The result set builder implementation is also assumed to implement `clojure.lang.ILookup` such that the keys `:cols` and `:rsmeta` are supported and should map to the vector of column names that the builder will produce and the `ResultSetMetaData` object (which can be obtained from the `ResultSet`, if necessary). This is intended to allow `plan` and various builder adapters to access certain information that may be needed for processing results. The default builder implementations (for maps and arrays) are both records with fields `rsmeta` and `cols` (in addition to `rs` -- the `ResultSet` itself). The adapters provided in `next.jdbc.result-set` returned reified implementations that delegate field lookup to the underlying builder implementation.

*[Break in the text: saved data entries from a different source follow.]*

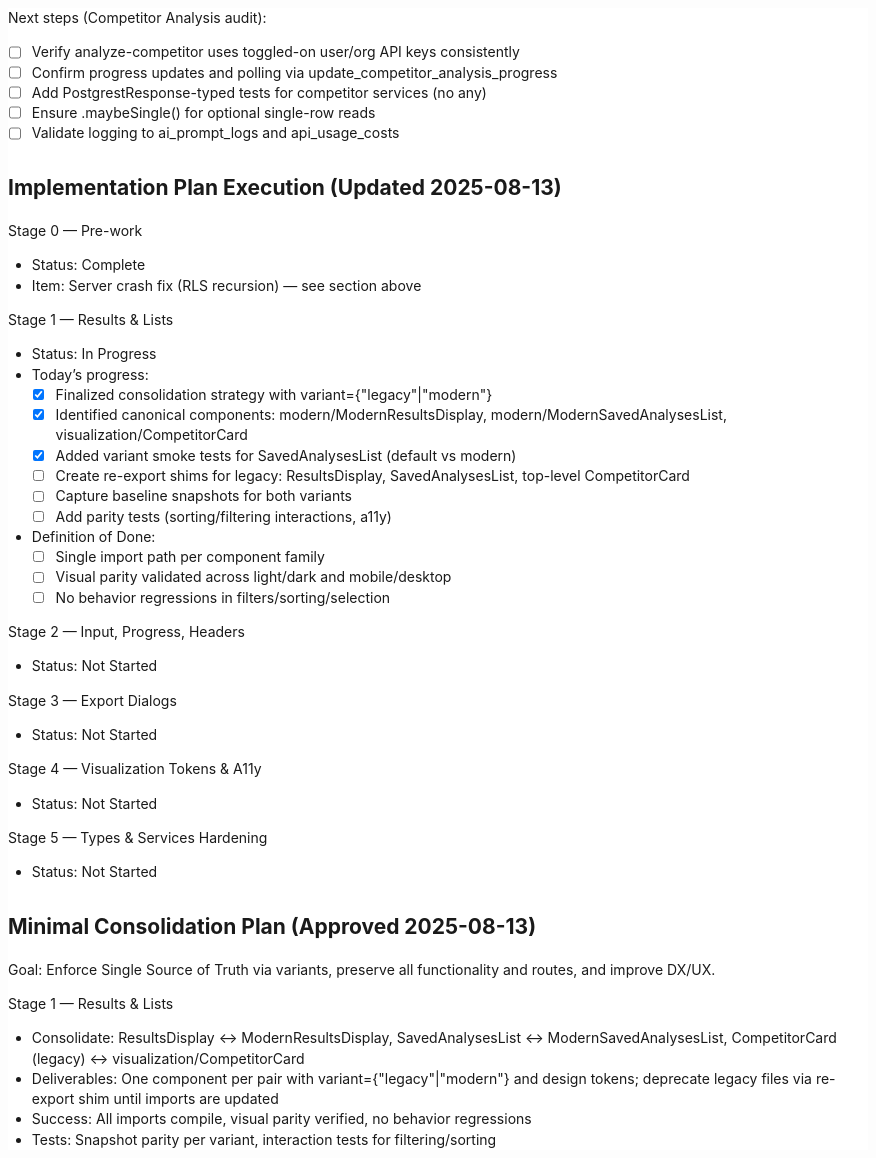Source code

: Next steps (Competitor Analysis audit):
- [ ] Verify analyze-competitor uses toggled-on user/org API keys consistently
- [ ] Confirm progress updates and polling via update_competitor_analysis_progress
- [ ] Add PostgrestResponse-typed tests for competitor services (no any)
- [ ] Ensure .maybeSingle() for optional single-row reads
- [ ] Validate logging to ai_prompt_logs and api_usage_costs

## Implementation Plan Execution (Updated 2025-08-13)

Stage 0 — Pre-work
- Status: Complete
- Item: Server crash fix (RLS recursion) — see section above

Stage 1 — Results & Lists
- Status: In Progress
- Today’s progress:
  - [x] Finalized consolidation strategy with variant={"legacy"|"modern"}
  - [x] Identified canonical components: modern/ModernResultsDisplay, modern/ModernSavedAnalysesList, visualization/CompetitorCard
  - [x] Added variant smoke tests for SavedAnalysesList (default vs modern)
  - [ ] Create re-export shims for legacy: ResultsDisplay, SavedAnalysesList, top-level CompetitorCard
  - [ ] Capture baseline snapshots for both variants
  - [ ] Add parity tests (sorting/filtering interactions, a11y)
- Definition of Done:
  - [ ] Single import path per component family
  - [ ] Visual parity validated across light/dark and mobile/desktop
  - [ ] No behavior regressions in filters/sorting/selection

Stage 2 — Input, Progress, Headers
- Status: Not Started

Stage 3 — Export Dialogs
- Status: Not Started

Stage 4 — Visualization Tokens & A11y
- Status: Not Started

Stage 5 — Types & Services Hardening
- Status: Not Started


## Minimal Consolidation Plan (Approved 2025-08-13)
Goal: Enforce Single Source of Truth via variants, preserve all functionality and routes, and improve DX/UX.

Stage 1 — Results & Lists
- Consolidate: ResultsDisplay ↔ ModernResultsDisplay, SavedAnalysesList ↔ ModernSavedAnalysesList, CompetitorCard (legacy) ↔ visualization/CompetitorCard
- Deliverables: One component per pair with variant={"legacy"|"modern"} and design tokens; deprecate legacy files via re-export shim until imports are updated
- Success: All imports compile, visual parity verified, no behavior regressions
- Tests: Snapshot parity per variant, interaction tests for filtering/sorting
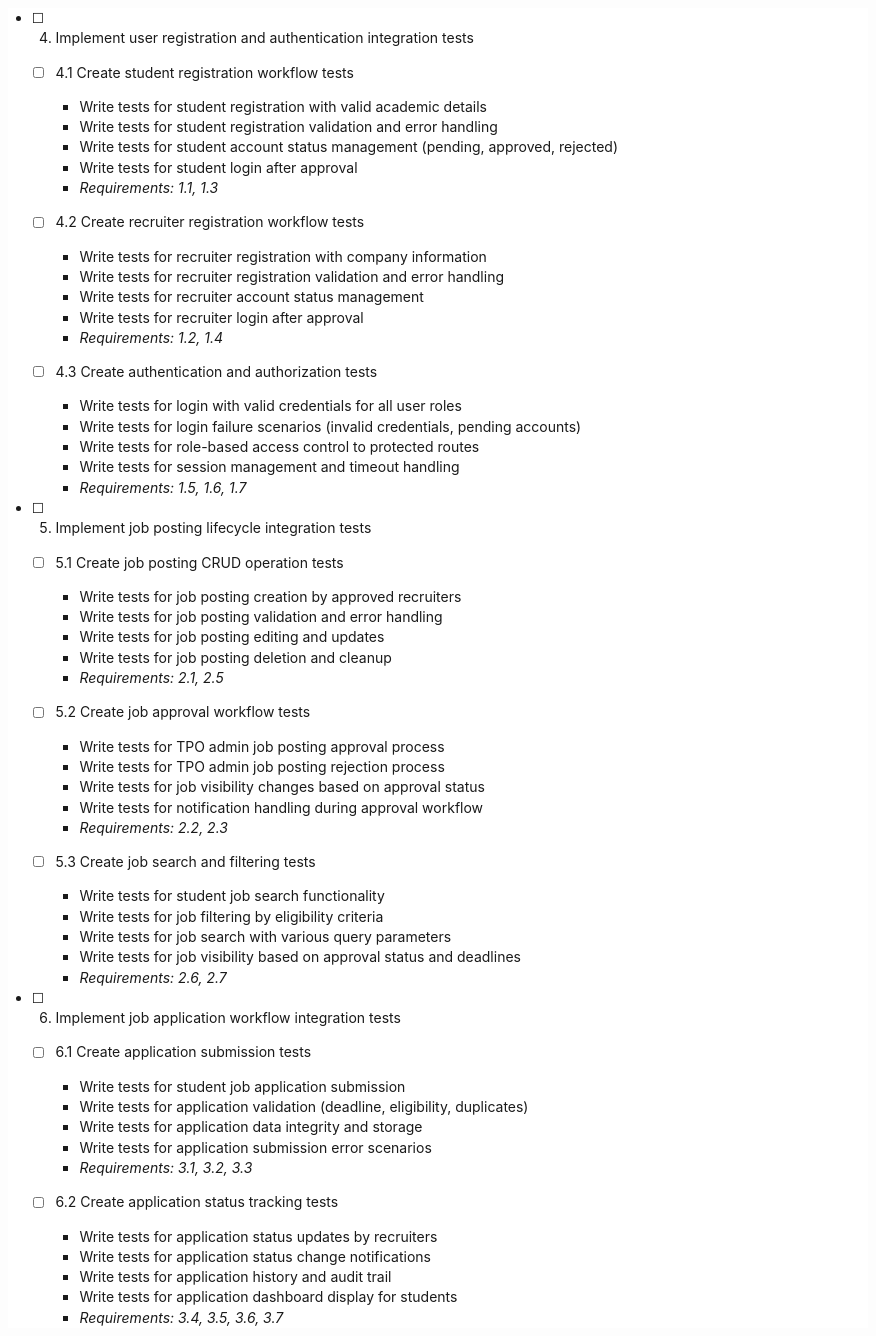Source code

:

- [ ] 4. Implement user registration and authentication integration tests
  - [ ] 4.1 Create student registration workflow tests
    - Write tests for student registration with valid academic details
    - Write tests for student registration validation and error handling
    - Write tests for student account status management (pending, approved, rejected)
    - Write tests for student login after approval
    - _Requirements: 1.1, 1.3_

  - [ ] 4.2 Create recruiter registration workflow tests
    - Write tests for recruiter registration with company information
    - Write tests for recruiter registration validation and error handling
    - Write tests for recruiter account status management
    - Write tests for recruiter login after approval
    - _Requirements: 1.2, 1.4_

  - [ ] 4.3 Create authentication and authorization tests
    - Write tests for login with valid credentials for all user roles
    - Write tests for login failure scenarios (invalid credentials, pending accounts)
    - Write tests for role-based access control to protected routes
    - Write tests for session management and timeout handling
    - _Requirements: 1.5, 1.6, 1.7_

- [ ] 5. Implement job posting lifecycle integration tests
  - [ ] 5.1 Create job posting CRUD operation tests
    - Write tests for job posting creation by approved recruiters
    - Write tests for job posting validation and error handling
    - Write tests for job posting editing and updates
    - Write tests for job posting deletion and cleanup
    - _Requirements: 2.1, 2.5_

  - [ ] 5.2 Create job approval workflow tests
    - Write tests for TPO admin job posting approval process
    - Write tests for TPO admin job posting rejection process
    - Write tests for job visibility changes based on approval status
    - Write tests for notification handling during approval workflow
    - _Requirements: 2.2, 2.3_

  - [ ] 5.3 Create job search and filtering tests
    - Write tests for student job search functionality
    - Write tests for job filtering by eligibility criteria
    - Write tests for job search with various query parameters
    - Write tests for job visibility based on approval status and deadlines
    - _Requirements: 2.6, 2.7_

- [ ] 6. Implement job application workflow integration tests
  - [ ] 6.1 Create application submission tests
    - Write tests for student job application submission
    - Write tests for application validation (deadline, eligibility, duplicates)
    - Write tests for application data integrity and storage
    - Write tests for application submission error scenarios
    - _Requirements: 3.1, 3.2, 3.3_

  - [ ] 6.2 Create application status tracking tests
    - Write tests for application status updates by recruiters
    - Write tests for application status change notifications
    - Write tests for application history and audit trail
    - Write tests for application dashboard display for students
    - _Requirements: 3.4, 3.5, 3.6, 3.7_
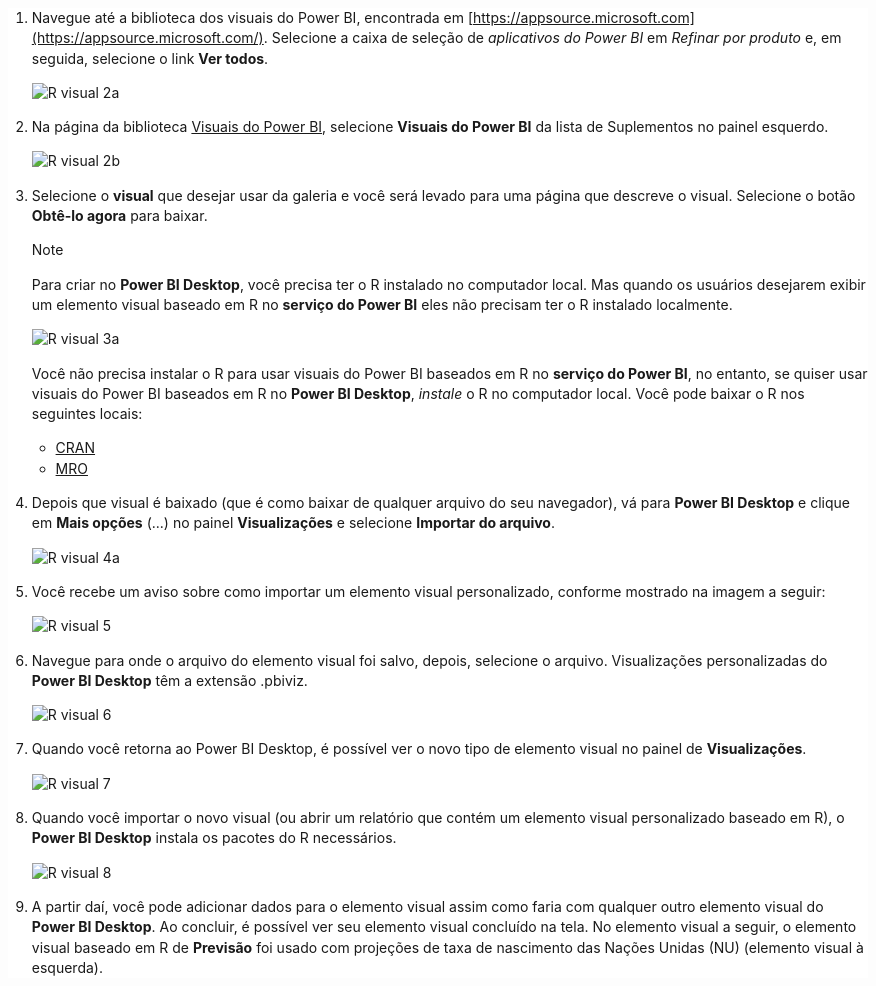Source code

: 1. Navegue até a biblioteca dos visuais do Power BI, encontrada em [https://appsource.microsoft.com](https://appsource.microsoft.com/). Selecione a caixa de seleção de *aplicativos do Power BI* em *Refinar por produto* e, em seguida, selecione o link **Ver todos**.

   ![R visual 2a](media/desktop-r-powered-custom-visuals/powerbi-r-powered-custom-viz_2a.png)

2. Na página da biblioteca [Visuais do Power BI](https://appsource.microsoft.com/marketplace/apps?product=power-bi-visuals&page=1), selecione **Visuais do Power BI** da lista de Suplementos no painel esquerdo.

   ![R visual 2b](media/desktop-r-powered-custom-visuals/powerbi-r-powered-custom-viz_2b.png)

3. Selecione o **visual** que desejar usar da galeria e você será levado para uma página que descreve o visual. Selecione o botão **Obtê-lo agora** para baixar.

   > [!NOTE]
    > Para criar no **Power BI Desktop**, você precisa ter o R instalado no computador local. Mas quando os usuários desejarem exibir um elemento visual baseado em R no **serviço do Power BI** eles não precisam ter o R instalado localmente.

   ![R visual 3a](media/desktop-r-powered-custom-visuals/powerbi-r-powered-custom-viz_3a.png)

   Você não precisa instalar o R para usar visuais do Power BI baseados em R no **serviço do Power BI**, no entanto, se quiser usar visuais do Power BI baseados em R no **Power BI Desktop**, *instale* o R no computador local. Você pode baixar o R nos seguintes locais:

   * [CRAN](https://cran.r-project.org/)
   * [MRO](https://mran.microsoft.com/)

4. Depois que visual é baixado (que é como baixar de qualquer arquivo do seu navegador), vá para **Power BI Desktop** e clique em **Mais opções** (...) no painel **Visualizações** e selecione **Importar do arquivo**.

   ![R visual 4a](media/desktop-r-powered-custom-visuals/powerbi-r-powered-custom-viz_4a.png)
5. Você recebe um aviso sobre como importar um elemento visual personalizado, conforme mostrado na imagem a seguir:

   ![R visual 5](media/desktop-r-powered-custom-visuals/powerbi-r-powered-custom-viz_5.png)
6. Navegue para onde o arquivo do elemento visual foi salvo, depois, selecione o arquivo. Visualizações personalizadas do **Power BI Desktop** têm a extensão .pbiviz.

   ![R visual 6](media/desktop-r-powered-custom-visuals/powerbi-r-powered-custom-viz_6.png)
7. Quando você retorna ao Power BI Desktop, é possível ver o novo tipo de elemento visual no painel de **Visualizações**.

   ![R visual 7](media/desktop-r-powered-custom-visuals/powerbi-r-powered-custom-viz_7.png)
8. Quando você importar o novo visual (ou abrir um relatório que contém um elemento visual personalizado baseado em R), o **Power BI Desktop** instala os pacotes do R necessários.

   ![R visual 8](media/desktop-r-powered-custom-visuals/powerbi-r-powered-custom-viz_8.png)

9. A partir daí, você pode adicionar dados para o elemento visual assim como faria com qualquer outro elemento visual do **Power BI Desktop**. Ao concluir, é possível ver seu elemento visual concluído na tela. No elemento visual a seguir, o elemento visual baseado em R de **Previsão** foi usado com projeções de taxa de nascimento das Nações Unidas (NU) (elemento visual à esquerda).
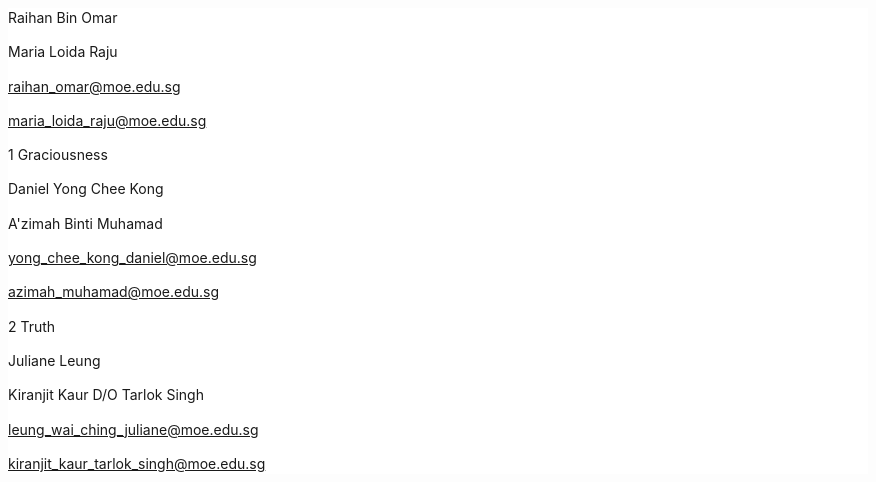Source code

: <td rowspan="1" colspan="1">
<p>Raihan Bin Omar</p>
</td>
<td rowspan="1" colspan="1">
<p>Maria Loida Raju</p>
</td>
<td rowspan="1" colspan="1">
<p></p>
</td>
<td rowspan="1" colspan="1">
<p><a href="mailto:raihan_omar@moe.edu.sg" rel="noopener noreferrer nofollow" target="_blank">raihan_omar@moe.edu.sg</a>
</p>
<p><a href="mailto:maria_loida_raju@moe.edu.sg" rel="noopener noreferrer nofollow" target="_blank">maria_loida_raju@moe.edu.sg</a>
</p>
</td>
</tr>
<tr>
<td rowspan="1" colspan="1">
<p>1 Graciousness</p>
</td>
<td rowspan="1" colspan="1">
<p>Daniel Yong Chee Kong</p>
</td>
<td rowspan="1" colspan="1">
<p>A'zimah Binti Muhamad</p>
</td>
<td rowspan="1" colspan="1">
<p></p>
</td>
<td rowspan="1" colspan="1">
<p><a href="mailto:yong_chee_kong_daniel@moe.edu.sg" rel="noopener noreferrer nofollow" target="_blank">yong_chee_kong_daniel@moe.edu.sg</a>
</p>
<p><a href="mailto:azimah_muhamad@moe.edu.sg" rel="noopener noreferrer nofollow" target="_blank">azimah_muhamad@moe.edu.sg</a>
</p>
</td>
</tr>
<tr>
<td rowspan="1" colspan="1">
<p>2 Truth</p>
</td>
<td rowspan="1" colspan="1">
<p>Juliane Leung</p>
</td>
<td rowspan="1" colspan="1">
<p>Kiranjit Kaur D/O Tarlok Singh</p>
</td>
<td rowspan="1" colspan="1">
<p></p>
</td>
<td rowspan="1" colspan="1">
<p><a href="mailto:leung_wai_ching_juliane@moe.edu.sg" rel="noopener noreferrer nofollow" target="_blank">leung_wai_ching_juliane@moe.edu.sg</a>
</p>
<p></p>
<p><a href="mailto:kiranjit_kaur_tarlok_singh@moe.edu.sg" rel="noopener noreferrer nofollow" target="_blank">kiranjit_kaur_tarlok_singh@moe.edu.sg</a>
</p>
</td>
</tr>
<tr>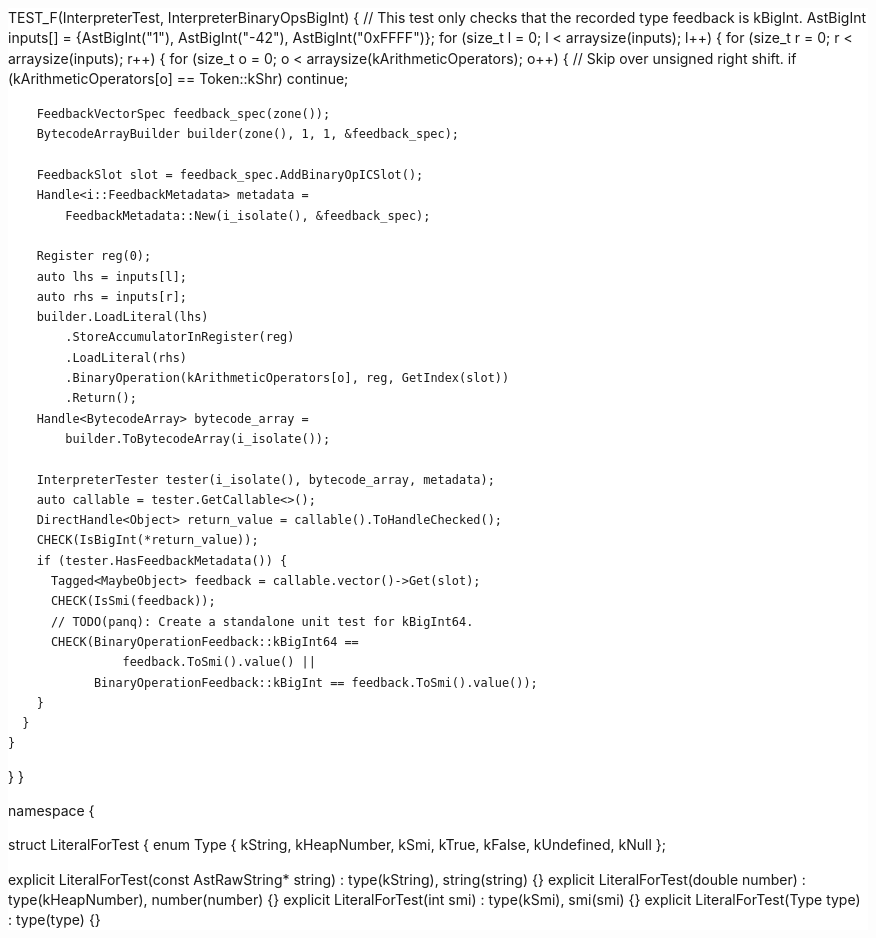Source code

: TEST_F(InterpreterTest, InterpreterBinaryOpsBigInt) {
  // This test only checks that the recorded type feedback is kBigInt.
  AstBigInt inputs[] = {AstBigInt("1"), AstBigInt("-42"), AstBigInt("0xFFFF")};
  for (size_t l = 0; l < arraysize(inputs); l++) {
    for (size_t r = 0; r < arraysize(inputs); r++) {
      for (size_t o = 0; o < arraysize(kArithmeticOperators); o++) {
        // Skip over unsigned right shift.
        if (kArithmeticOperators[o] == Token::kShr) continue;

        FeedbackVectorSpec feedback_spec(zone());
        BytecodeArrayBuilder builder(zone(), 1, 1, &feedback_spec);

        FeedbackSlot slot = feedback_spec.AddBinaryOpICSlot();
        Handle<i::FeedbackMetadata> metadata =
            FeedbackMetadata::New(i_isolate(), &feedback_spec);

        Register reg(0);
        auto lhs = inputs[l];
        auto rhs = inputs[r];
        builder.LoadLiteral(lhs)
            .StoreAccumulatorInRegister(reg)
            .LoadLiteral(rhs)
            .BinaryOperation(kArithmeticOperators[o], reg, GetIndex(slot))
            .Return();
        Handle<BytecodeArray> bytecode_array =
            builder.ToBytecodeArray(i_isolate());

        InterpreterTester tester(i_isolate(), bytecode_array, metadata);
        auto callable = tester.GetCallable<>();
        DirectHandle<Object> return_value = callable().ToHandleChecked();
        CHECK(IsBigInt(*return_value));
        if (tester.HasFeedbackMetadata()) {
          Tagged<MaybeObject> feedback = callable.vector()->Get(slot);
          CHECK(IsSmi(feedback));
          // TODO(panq): Create a standalone unit test for kBigInt64.
          CHECK(BinaryOperationFeedback::kBigInt64 ==
                    feedback.ToSmi().value() ||
                BinaryOperationFeedback::kBigInt == feedback.ToSmi().value());
        }
      }
    }
  }
}

namespace {

struct LiteralForTest {
  enum Type { kString, kHeapNumber, kSmi, kTrue, kFalse, kUndefined, kNull };

  explicit LiteralForTest(const AstRawString* string)
      : type(kString), string(string) {}
  explicit LiteralForTest(double number) : type(kHeapNumber), number(number) {}
  explicit LiteralForTest(int smi) : type(kSmi), smi(smi) {}
  explicit LiteralForTest(Type type) : type(type) {}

The options hash map for any `next.jdbc` function can contain a `:builder-fn` key and the value is used as the row/result set builder function. The tests for `next.jdbc.result-set` include a [record-based builder function](https://github.com/seancorfield/next-jdbc/blob/develop/test/next/jdbc/result_set_test.clj#L335-L353) as an example of how you can extend this to satisfy your needs.
> Note: When `next.jdbc` cannot obtain a `ResultSet` object and returns `{:next.jdbc/count N}` instead, the builder function is not applied -- the `:builder-fn` option does not affect the shape of the result.